# Lightroom settings for canon 70D picture style



## batista08 (Feb 9, 2014)

Hello,

How can I match as close as possible the settings I have setup on my canon? I have a User Def. 1: Sharpness 3 and Saturation 2, what settings do I need to change in Lightroom to make the pictures look almost the same?

Please excuse me if this has been asked before but I have search for hours and have not been able to find a clear answer to my question. If there is a post already, I will appreciate the link.

Thank you in advance.


----------



## KmH (Feb 9, 2014)

Compared to the adjustment range available in LR, the in camera settings are extremely crude.

Why not use the Canon DPP software that came with your camera instead of LR.
DPP can read your 70D Picture Style settings - LR can'r.


----------



## JacaRanda (Feb 9, 2014)

Adjust the sharpness and saturation sliders to your liking in LR and save them as a user preset. 

Adobe Photoshop Lightroom 4 * Create and apply Develop presets

[h=2]Create a Develop preset[/h]Presets you create are based on the current settings of the selected photo.

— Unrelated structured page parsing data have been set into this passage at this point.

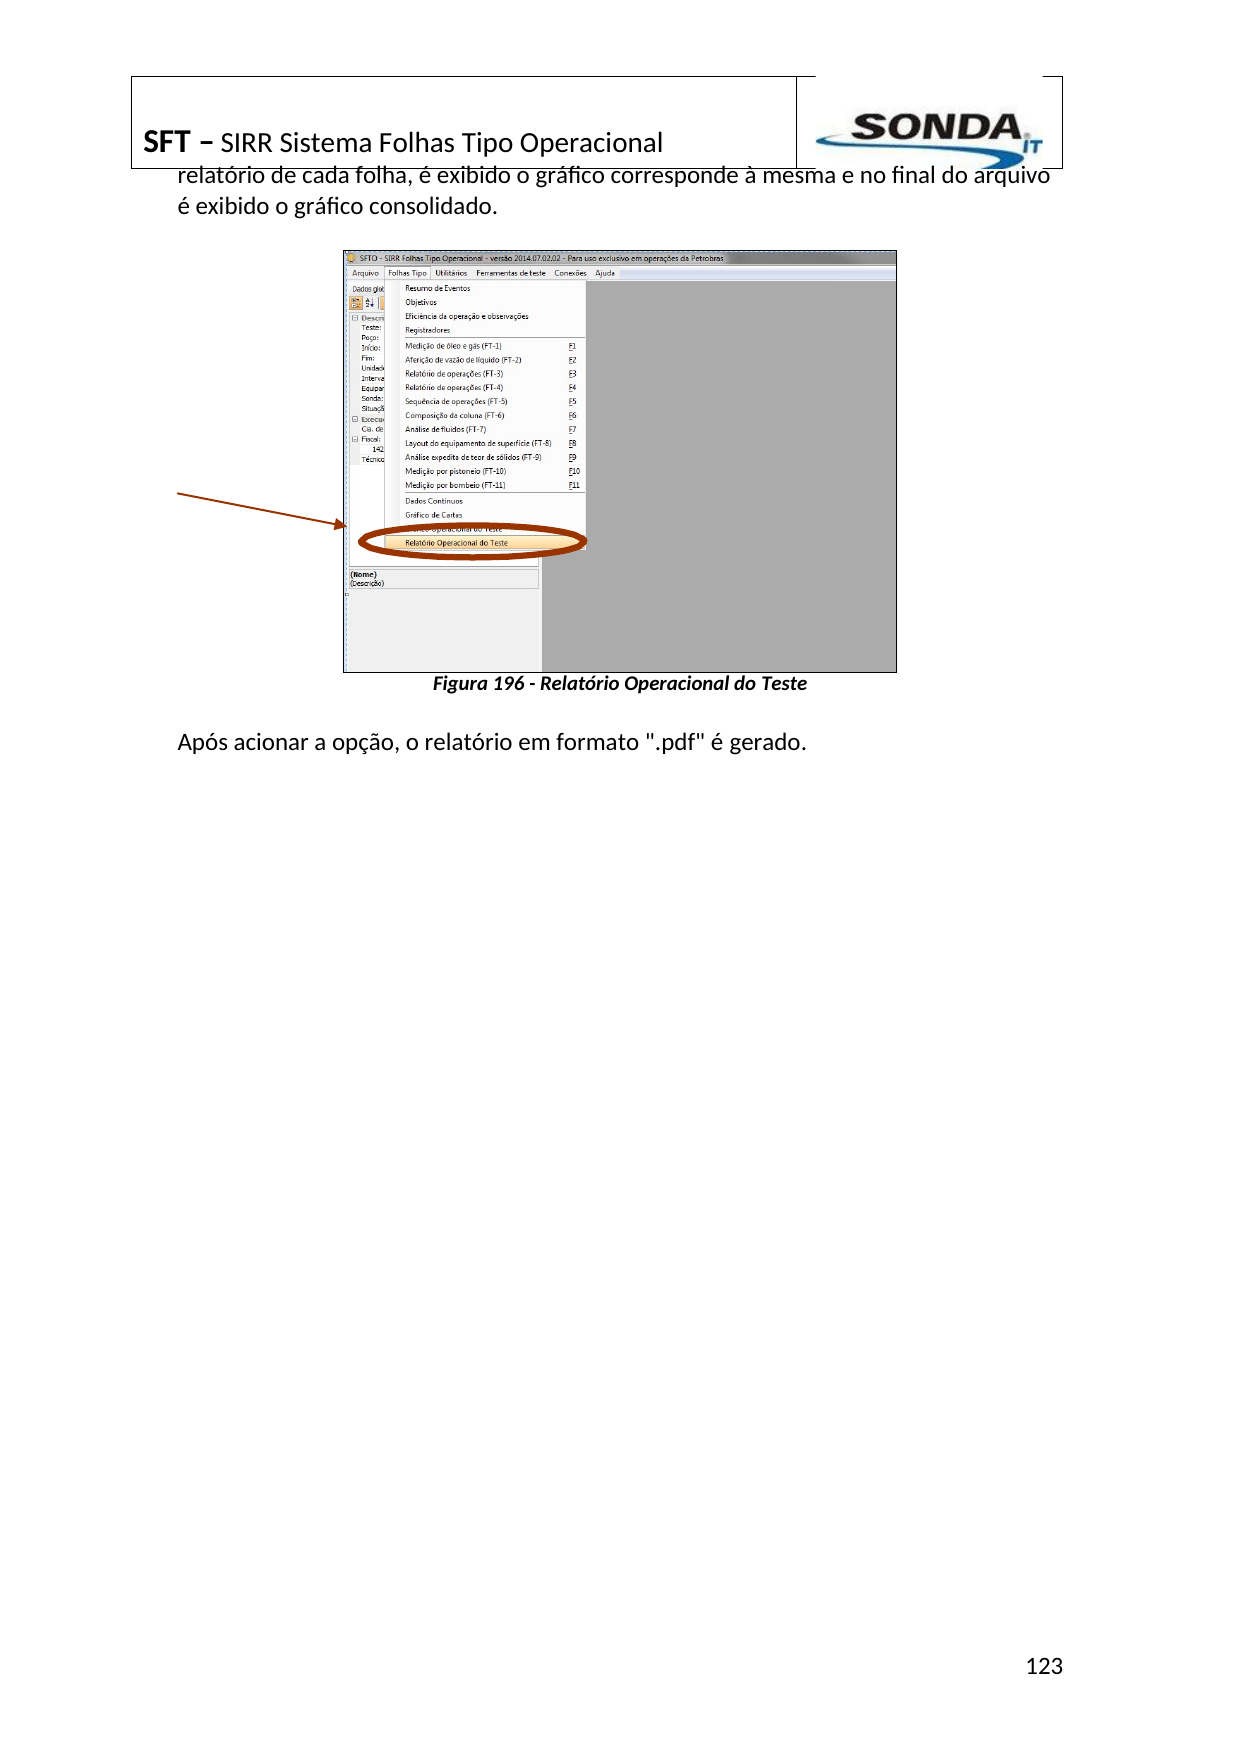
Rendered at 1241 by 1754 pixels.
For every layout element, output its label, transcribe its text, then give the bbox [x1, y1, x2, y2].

text relatório de cada folha, é exibido o gráfico corresponde à mesma e no final do arquivo é exibido o gráfico consolidado. [177, 159, 1063, 220]
picture [344, 251, 433, 672]
text Após acionar a opção, o relatório em formato ".pdf" é gerado. [177, 726, 1223, 756]
picture [367, 530, 433, 553]
text Figura 196 - Relatório Operacional do Teste [433, 247, 1223, 695]
picture [815, 76, 1043, 159]
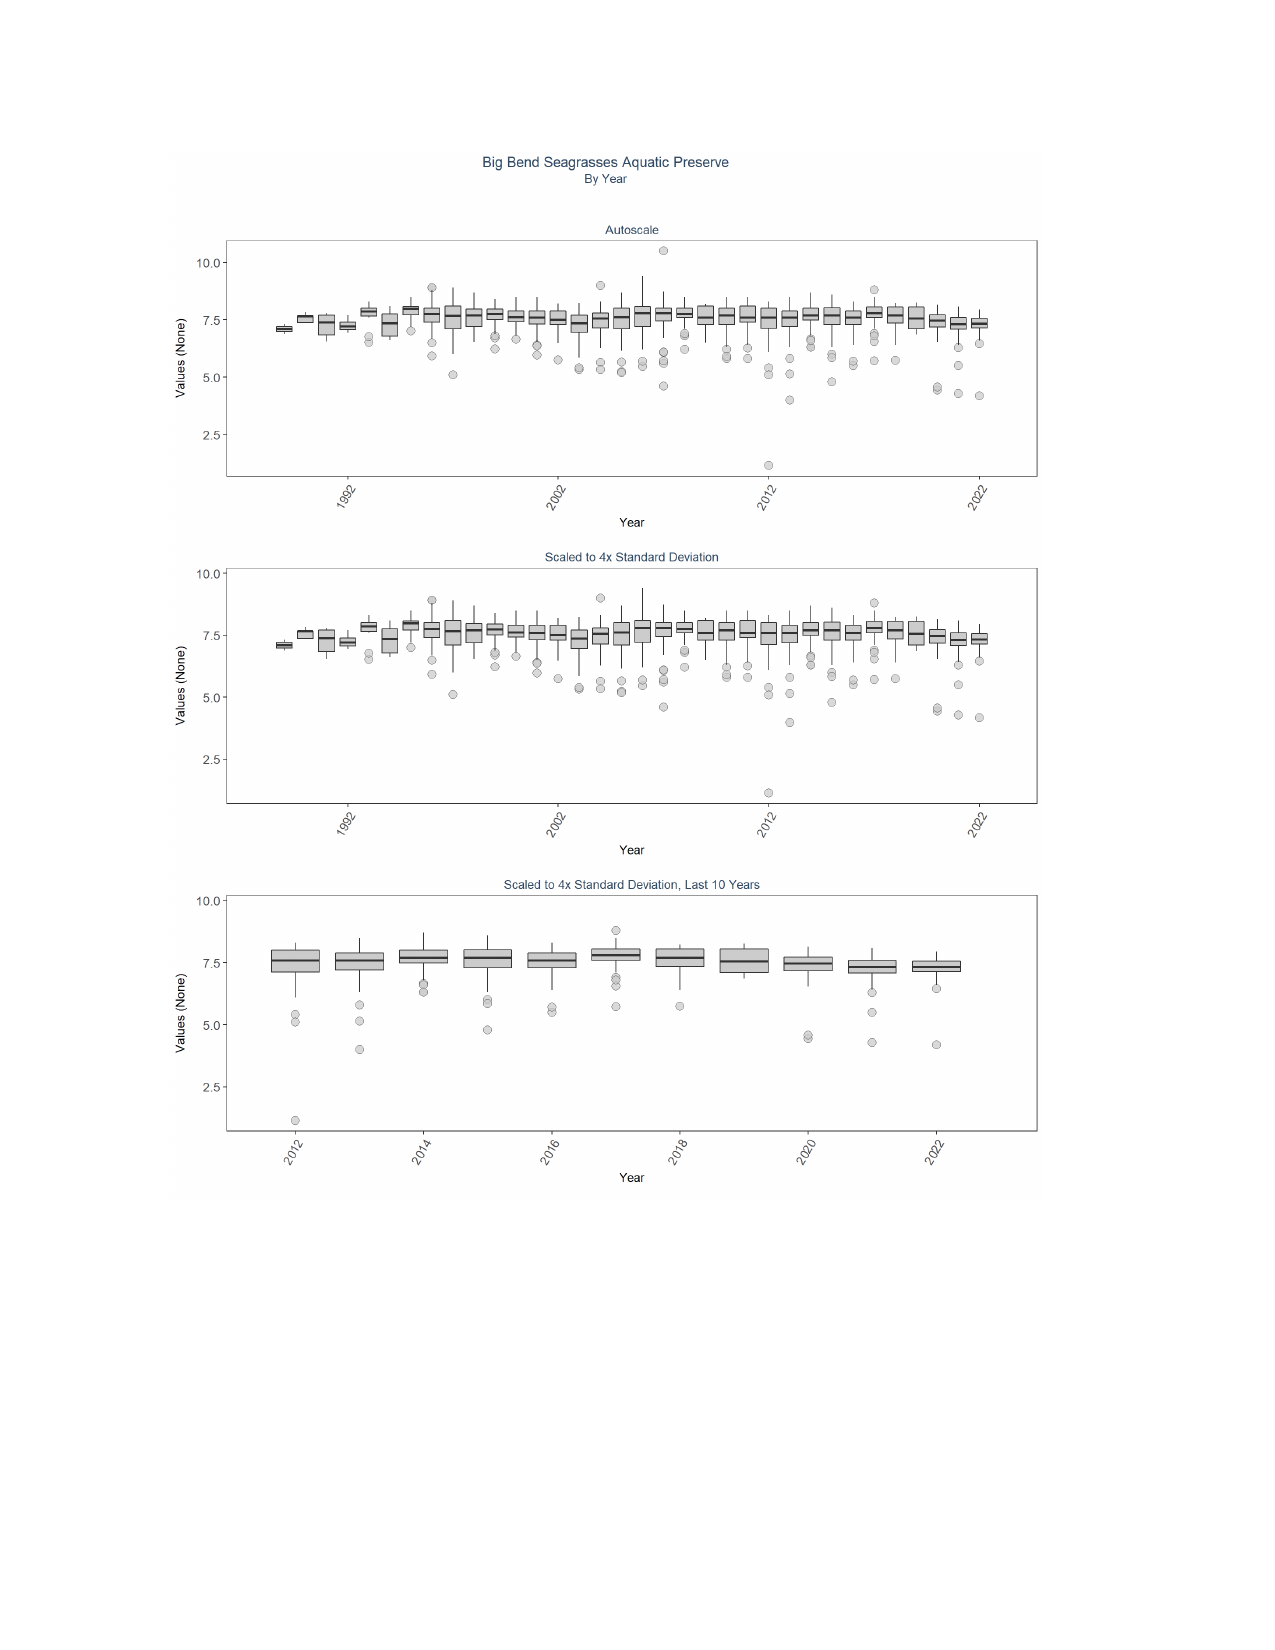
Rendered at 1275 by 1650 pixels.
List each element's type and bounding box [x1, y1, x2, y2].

picture [168, 150, 1044, 1200]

In the Develop module, click the Create New Preset (+) button at the top of the Presets panel or choose Develop > New Preset.
Click Check All to select everything or click Check None to deselect everything, and then click to select each of the settings to include in the preset.
Type a name in the Preset Name box, specify which folder the preset should appear in, and click Create.The preset is added to the list in the Presets panel in the specified folder.


----------